Is this a school homework problem? If not, then gives us ALL of the basic data - the whole story, please.

 

[MECE02]

Sorry for any confusion. This is certainly not a school homework problem. I was trying to over simplify this plant scenario. At first I thought the water was near the boiling point, however, it isn't.

To further clarify:

Unreactive solids are added in the top of a steamer vessel. Steam is added to the steamer through a steam ring inside the vessel. Some steam condenses on contact with the solids and subcools. The slurry is transported to a dryer tank where hot nitrogen is added to fluidize the particulate bed and remove water. I am trying to calculate the amount of water vapor in the nitrogen stream.

I am not sure if the N2 stream is saturated.

I hope that helps and I look forward to your response.

 

[Montemayor]

MECE02:

OK. Thanks for coming through with the rest of the story. Now, I can visualize what is happening and I think I know exactly what you want to do.

You are going to have to assume that the nitrogen is saturated with water vapor as it exits your dryer. That way, you can calculate the amount of water vapor that exits with the saturated nitrogen. To do this calculation, you apply Dalton's Law of Partial Pressures.

I'm on my way out to go home for the weekend, but will try to get to the calculation if you don't know how to apply Dalton's Law to a gas (vapor) mixture.
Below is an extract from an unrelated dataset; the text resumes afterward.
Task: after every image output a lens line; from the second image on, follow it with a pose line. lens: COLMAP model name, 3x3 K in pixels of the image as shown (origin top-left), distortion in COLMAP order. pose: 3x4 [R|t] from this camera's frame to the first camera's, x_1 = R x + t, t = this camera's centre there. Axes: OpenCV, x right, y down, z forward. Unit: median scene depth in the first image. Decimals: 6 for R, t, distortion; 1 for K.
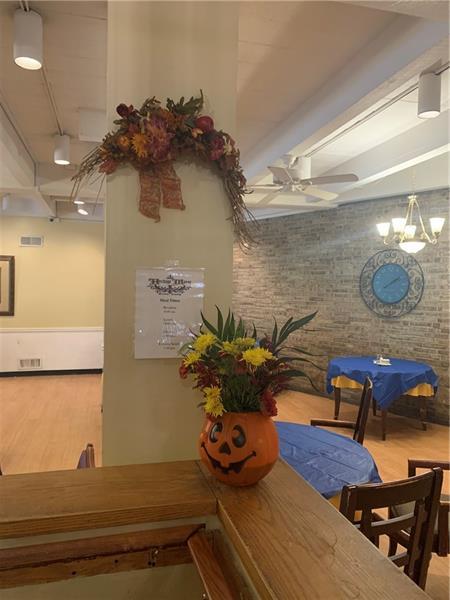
lens RADIAL K [[459.6, 0, 224.6], [0, 459.6, 299.9], [0, 0, 1]] dist [0.065039, -0.055368]
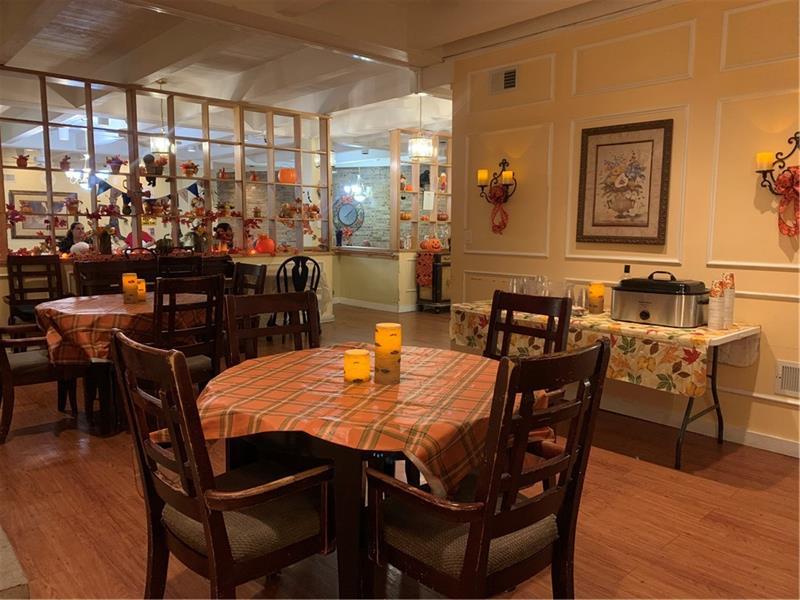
lens RADIAL K [[612.8, 0, 399.7], [0, 612.8, 298.2], [0, 0, 1]] dist [0.065039, -0.055368]
pose [[0.894491, -0.057574, 0.443364, -0.773638], [0.014668, 0.994919, 0.099604, 0.078058], [-0.446846, -0.082591, 0.890790, -1.790174]]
Yesterday was my birthday, so I may/may not get to this tonight since my real boss has arranged for a party at our house tonight.

 

[25362]

To Mr Montemayor : Feliz cumplea[ñ]os!

To MECEO2: It is clear I didn't understand the situation. Please explain how the nitrogen stream becomes heated from 347 to 383 K upon contacting the slurry at 155 F.

 

[MECE02]

Hi 25362!

Dryer N2 in = 383K

Dryer N2 + water vapor out = 165 F = 347K (type-o above, not 155 F) Therefore, the N2 is actually cooled from 383K to 347K.
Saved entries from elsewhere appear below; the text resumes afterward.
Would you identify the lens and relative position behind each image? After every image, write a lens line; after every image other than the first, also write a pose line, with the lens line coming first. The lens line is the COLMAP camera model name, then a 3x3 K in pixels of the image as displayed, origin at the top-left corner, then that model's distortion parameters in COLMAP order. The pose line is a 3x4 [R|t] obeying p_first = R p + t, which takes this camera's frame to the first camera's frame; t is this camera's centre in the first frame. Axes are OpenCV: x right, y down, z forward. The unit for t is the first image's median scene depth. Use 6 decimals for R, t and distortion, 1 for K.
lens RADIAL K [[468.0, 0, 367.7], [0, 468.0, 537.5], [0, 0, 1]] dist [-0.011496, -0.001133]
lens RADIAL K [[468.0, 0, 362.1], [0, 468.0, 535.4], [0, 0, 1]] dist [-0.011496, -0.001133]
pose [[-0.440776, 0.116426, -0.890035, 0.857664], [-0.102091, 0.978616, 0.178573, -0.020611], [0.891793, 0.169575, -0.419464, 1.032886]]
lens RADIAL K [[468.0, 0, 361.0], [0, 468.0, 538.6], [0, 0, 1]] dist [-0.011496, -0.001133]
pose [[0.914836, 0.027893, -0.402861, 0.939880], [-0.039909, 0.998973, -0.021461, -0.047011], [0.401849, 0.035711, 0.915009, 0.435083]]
Particulate + water (which are the heat sinks) entering dryer must be less than 347K. I am not sure of its value though.

Thanks!

 

[25362]

Therefore the process includes a transfer of heat from the nitrogen stream to the wet solids, and a transfer of mass by water evaporation to the nitrogen stream.
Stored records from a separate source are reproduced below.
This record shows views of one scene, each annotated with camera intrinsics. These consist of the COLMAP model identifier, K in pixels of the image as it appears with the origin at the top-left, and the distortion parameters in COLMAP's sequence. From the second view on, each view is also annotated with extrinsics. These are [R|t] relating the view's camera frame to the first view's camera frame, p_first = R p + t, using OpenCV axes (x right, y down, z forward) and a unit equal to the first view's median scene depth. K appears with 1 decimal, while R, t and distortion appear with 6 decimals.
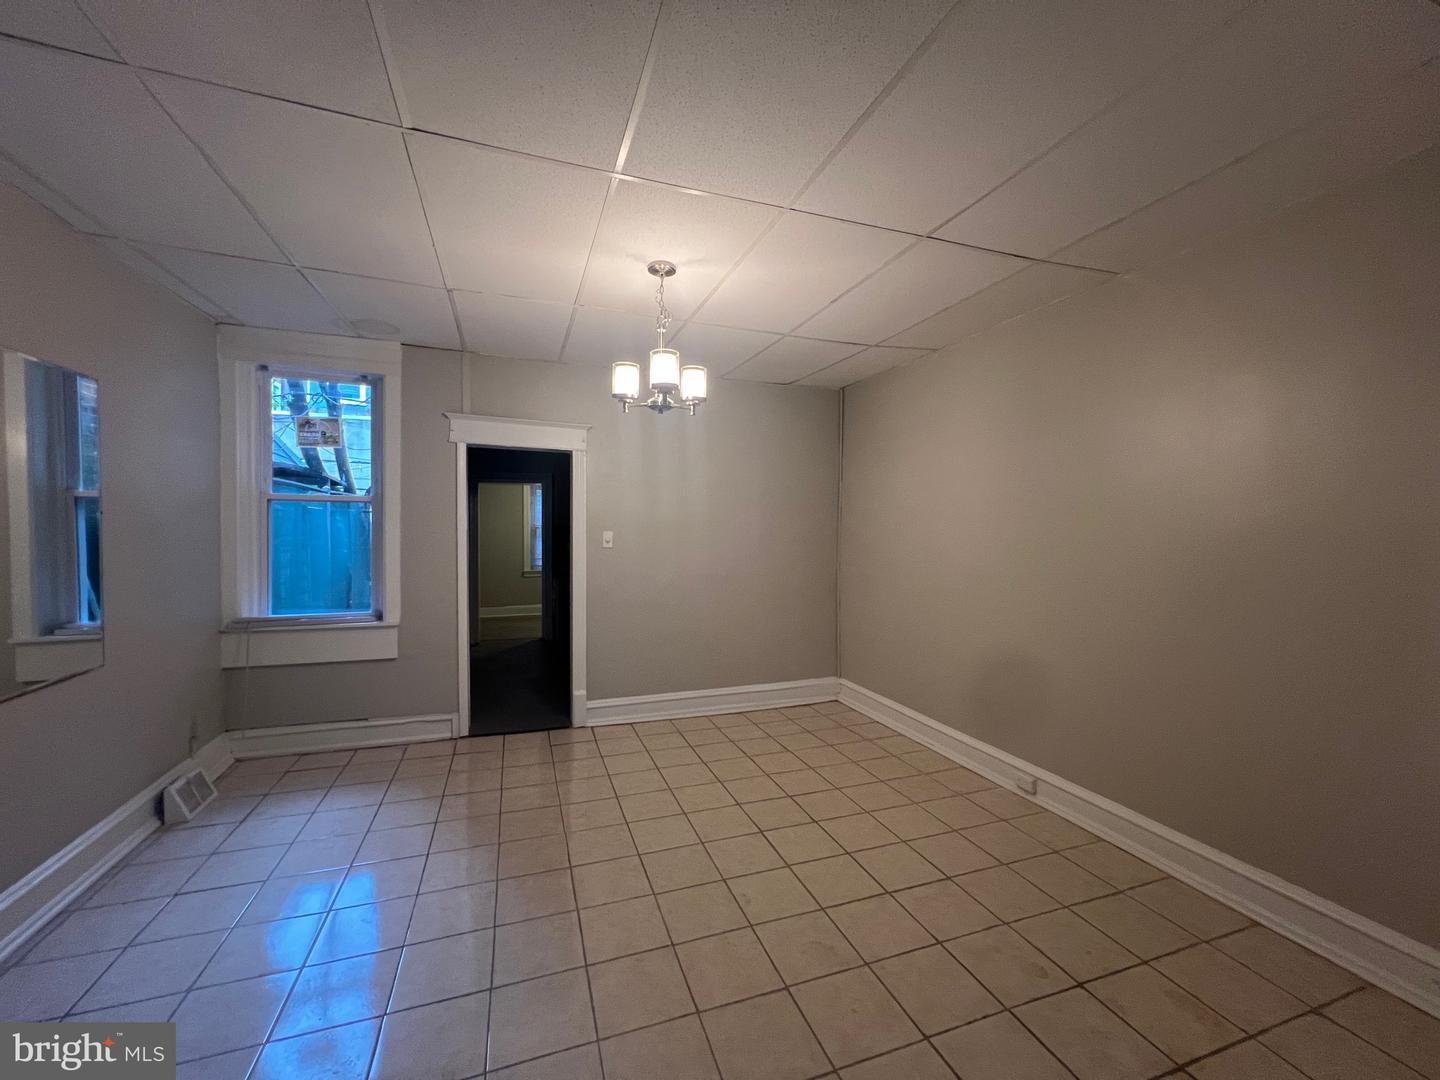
lens RADIAL K [[577.3, 0, 721.9], [0, 577.3, 537.9], [0, 0, 1]] dist [-0.002285, 0.001105]
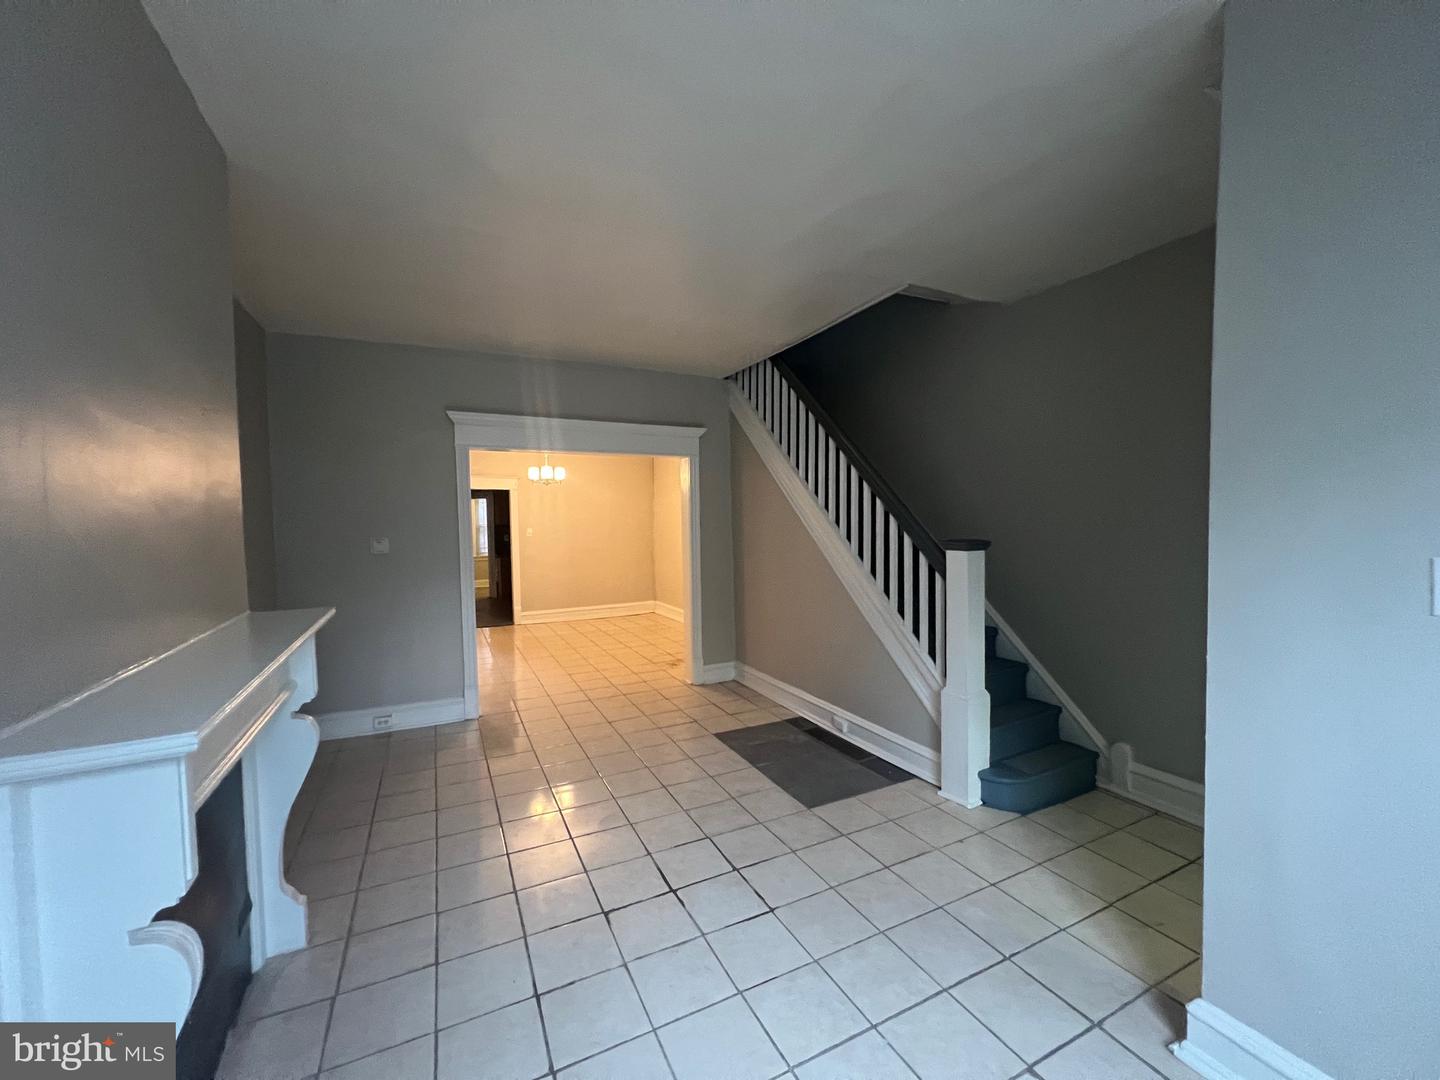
lens RADIAL K [[577.3, 0, 723.2], [0, 577.3, 531.8], [0, 0, 1]] dist [-0.002285, 0.001105]
pose [[0.992669, -0.025002, 0.118250, 0.266963], [0.024787, 0.999687, 0.003292, 0.012204], [-0.118295, -0.000337, 0.992978, -1.231723]]
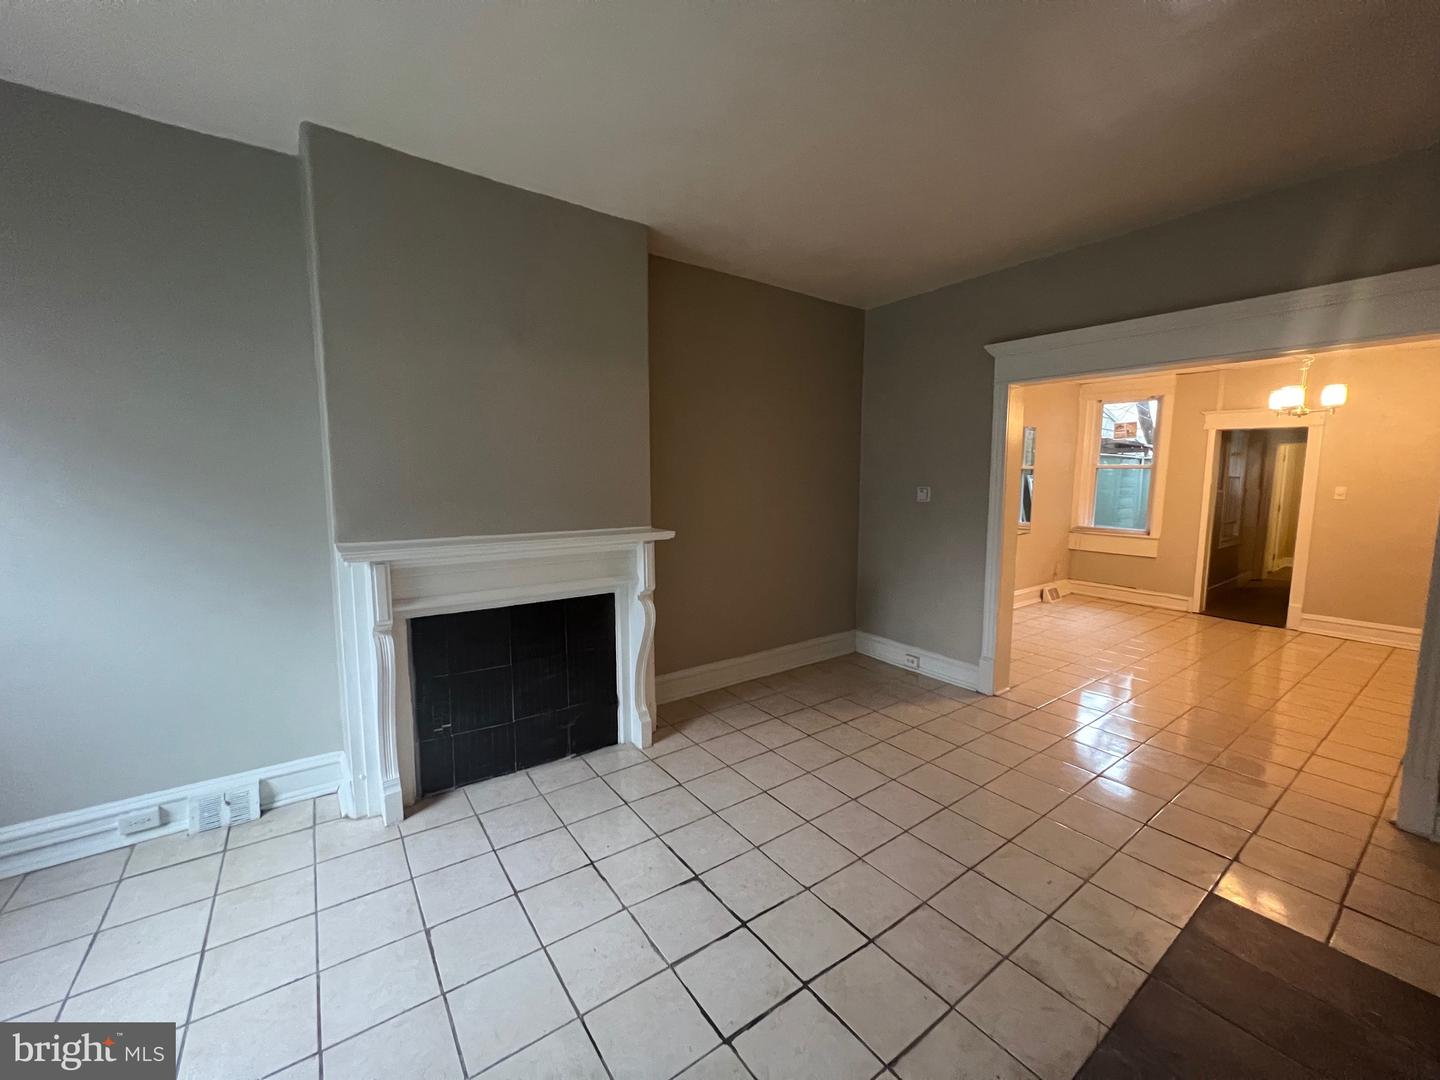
lens RADIAL K [[577.3, 0, 718.1], [0, 577.3, 540.6], [0, 0, 1]] dist [-0.002285, 0.001105]
pose [[0.285900, 0.104500, -0.952544, 0.720183], [-0.023026, 0.994498, 0.102192, 0.009013], [0.957983, -0.007283, 0.286733, -0.777074]]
However, since part of the heat transferred may have gone to the "solids" and to liquid water as sensible heat, as you imply, the value of their entering temperature may be needed to better assess the degree of "gas humidification".

 

[MECE02]

So if I go with Dalton's law approach:

Ptotal = PN2 +PH20
Given:
PvapH20 @ 383K = 143.0 kPa
Pdryer = Ptotal = 2psi= 114.7 kPa

Calculated:
PN2 = Ptotal - PH2O = 28.2 kPa
yN2 = 0.246
yH2O = 0.753
QH2O = 1768.75 mol N/min. / yN2 = 7181 mol/min H2O

I don't think that is a reasonable amount of water vapor, it seems much to large. Thoughts?

 

[Montemayor]

MECE02:

Wow! I'm getting an excedrin headache from trying to understand your typo errors, & whether you mean gauge pressure or ABSOLUTE pressure (you really have to designate exactly what pressure you are talking about; there is no such pressure as "psi" or just kPa. It is either gauge or absolute, but we can't guess. Additionally, how do you get:

2 psi = 114.7 kPa
(2 psia = 13.7895 kPaA; 2 psig = 115.115 kPaA)

Also, you write: PvapH20 @ 383K = 143.0 kPa
But yet, you corrected yourself and said that the nitrogen+water vapor are at "165 F = 347 K". This gives a different vapor pressure for water.

How can you get:
PN2 = Ptotal - PH2O = 28.2 kPa
when Ptotal = 114.7 kPa and PH2O = 143 kPa????
I get a NEGATIVE value.

I know Dalton's Law works. It always has in the past. But in order for it to work, you've got to get the numbers correct and in the right form.

 

[25362]

MECEO2

[•] A rough check: if all the heat lost by the nitrogen stream were used only for water evaporation (which is not true) at 347 K, the maximum amount of water evaporated would be about 0.8 kg/min.

[•] Dalton's law is applicable, but then you must be sure the entering nitrogen stream is "dry" and not partly recirculated. If it is not dry, either you deduct the entering humidity or you carry a complete heat balance including the sensible heat gained by the wet solids.